# Excerpt provided:
┄┄┄┄┄┄┄┄┄┄
With ample vacancies and enough chain stores to replicate any mall in America, it’s no secret that the Promenade no longer holds the luster of its past, but Downtown Santa Monica Inc. has a vision for a dramatic revitalization.
Billed as the Third Street Promenade Stabilization and Economic Vitality Plan, DTSM spent six months utilizing input from a diverse range of stakeholders and the strategic insights of MIG planning firm to build this concept.
The plan seeks to modernize and elevate the Promenade as a dining, entertainment, and retail destination with a more diverse range of businesses and experiences that will appeal to both locals and visitors.
There are calls for rooftop bars and restaurants, speakeasy style entertainment in basements, activations of alleyway spaces, a new cultural center and the creation of a car free town square. Locals are to be drawn in through performance venues and the addition of more daily need services, while diverse artisans and small-scale manufactures are to be attracted with an inclusive leasing strategy and affordable kiosk vending spaces.
DTSM has grandiose goals for a space that was once the economic heart of the City and now struggles to attract locals, nightlife, and unique businesses.
The first step towards implementing these goals was presenting the plan to Planning Commission on Aug. 4, who provided feedback prior to DTSM’s upcoming presentation to City Council on Aug. 24.
Council’s approval will be essential as the plan hinges on changes to zoning ordinances and regulatory measures in order to attract and fast track the desired new businesses and developments. The burden of enacting the plan will fall to DTSM, who is funding it with $240,000 from its budget, and the downtown property owners who will have to buy into the vision.
The Planning Commission had plenty of good things to say about the plan, which commissioners noted was exceedingly well researched and offered exciting benefits to local residents. They also had several critiques that targeted some of the plan’s key aspects.
┄┄┄┄┄┄┄┄┄┄
# Problem set:
1. Answer from the passage on the Promenade plan:
(a) How long did DTSM spend building the plan?
(b) On what date was the plan presented to the Planning Commission?
(c) How much of its budget is DTSM putting toward funding the plan?
2. In the passage on the Promenade plan, rename "DTSM" as "Downtown Santa Monica Inc." throughout the stretch from "Billed as the" through "kiosk vending spaces.", and write out that stretch with the change.

[Transcribed page contents]
┄┄┄┄┄┄┄┄┄┄
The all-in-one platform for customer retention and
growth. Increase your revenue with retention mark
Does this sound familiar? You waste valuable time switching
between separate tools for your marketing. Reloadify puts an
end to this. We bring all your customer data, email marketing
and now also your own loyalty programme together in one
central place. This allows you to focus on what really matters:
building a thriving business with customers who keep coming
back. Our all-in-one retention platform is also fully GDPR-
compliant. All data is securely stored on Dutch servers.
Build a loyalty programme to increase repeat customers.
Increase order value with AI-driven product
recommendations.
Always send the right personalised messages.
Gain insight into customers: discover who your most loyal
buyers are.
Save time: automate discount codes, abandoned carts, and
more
┄┄┄┄┄┄┄┄┄┄
# Completed exercise:
1.
(a) Six months
(b) Aug. 4
(c) $240,000

2.
Billed as the Third Street Promenade Stabilization and Economic Vitality Plan, Downtown Santa Monica Inc. spent six months utilizing input from a diverse range of stakeholders and the strategic insights of MIG planning firm to build this concept.
The plan seeks to modernize and elevate the Promenade as a dining, entertainment, and retail destination with a more diverse range of businesses and experiences that will appeal to both locals and visitors.
There are calls for rooftop bars and restaurants, speakeasy style entertainment in basements, activations of alleyway spaces, a new cultural center and the creation of a car free town square. Locals are to be drawn in through performance venues and the addition of more daily need services, while diverse artisans and small-scale manufactures are to be attracted with an inclusive leasing strategy and affordable kiosk vending spaces.